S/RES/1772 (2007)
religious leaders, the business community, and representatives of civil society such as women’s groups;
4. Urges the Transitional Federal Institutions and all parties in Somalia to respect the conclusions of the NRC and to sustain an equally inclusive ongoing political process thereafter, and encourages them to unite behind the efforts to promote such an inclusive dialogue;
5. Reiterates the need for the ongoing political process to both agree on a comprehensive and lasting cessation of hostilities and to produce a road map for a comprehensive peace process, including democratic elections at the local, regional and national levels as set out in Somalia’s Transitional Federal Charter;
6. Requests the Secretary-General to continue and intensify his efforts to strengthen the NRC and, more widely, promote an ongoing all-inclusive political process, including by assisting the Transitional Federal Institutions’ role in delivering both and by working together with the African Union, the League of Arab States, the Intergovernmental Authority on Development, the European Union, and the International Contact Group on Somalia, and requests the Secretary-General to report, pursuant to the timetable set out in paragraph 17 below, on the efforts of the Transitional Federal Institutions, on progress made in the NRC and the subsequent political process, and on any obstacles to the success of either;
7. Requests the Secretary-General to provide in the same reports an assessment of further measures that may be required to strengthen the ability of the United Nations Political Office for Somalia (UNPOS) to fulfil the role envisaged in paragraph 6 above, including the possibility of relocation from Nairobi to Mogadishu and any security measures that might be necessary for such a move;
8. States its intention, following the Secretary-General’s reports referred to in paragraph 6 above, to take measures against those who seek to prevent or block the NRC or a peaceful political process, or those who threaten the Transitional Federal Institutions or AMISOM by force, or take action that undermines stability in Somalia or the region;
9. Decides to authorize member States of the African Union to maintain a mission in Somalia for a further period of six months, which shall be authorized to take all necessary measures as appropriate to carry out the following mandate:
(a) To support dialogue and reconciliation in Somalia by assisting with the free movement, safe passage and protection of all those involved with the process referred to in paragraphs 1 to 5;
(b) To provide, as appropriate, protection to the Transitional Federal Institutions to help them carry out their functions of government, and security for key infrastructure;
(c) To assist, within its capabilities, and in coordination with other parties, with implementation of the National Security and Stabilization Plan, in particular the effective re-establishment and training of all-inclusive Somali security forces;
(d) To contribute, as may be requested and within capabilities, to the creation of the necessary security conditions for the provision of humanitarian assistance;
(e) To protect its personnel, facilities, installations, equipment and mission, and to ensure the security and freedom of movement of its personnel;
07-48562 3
──────────────────────────────
Lines from the start of the material above through the line containing "5. Reiterates the" are to be duplicated exactly, and only those.

- [Task answer]
S/RES/1772 (2007)
religious leaders, the business community, and representatives of civil society such as women’s groups;
4. Urges the Transitional Federal Institutions and all parties in Somalia to respect the conclusions of the NRC and to sustain an equally inclusive ongoing political process thereafter, and encourages them to unite behind the efforts to promote such an inclusive dialogue;
5. Reiterates the need for the ongoing political process to both agree on a comprehensive and lasting cessation of hostilities and to produce a road map for a comprehensive peace process, including democratic elections at the local, regional and national levels as set out in Somalia’s Transitional Federal Charter;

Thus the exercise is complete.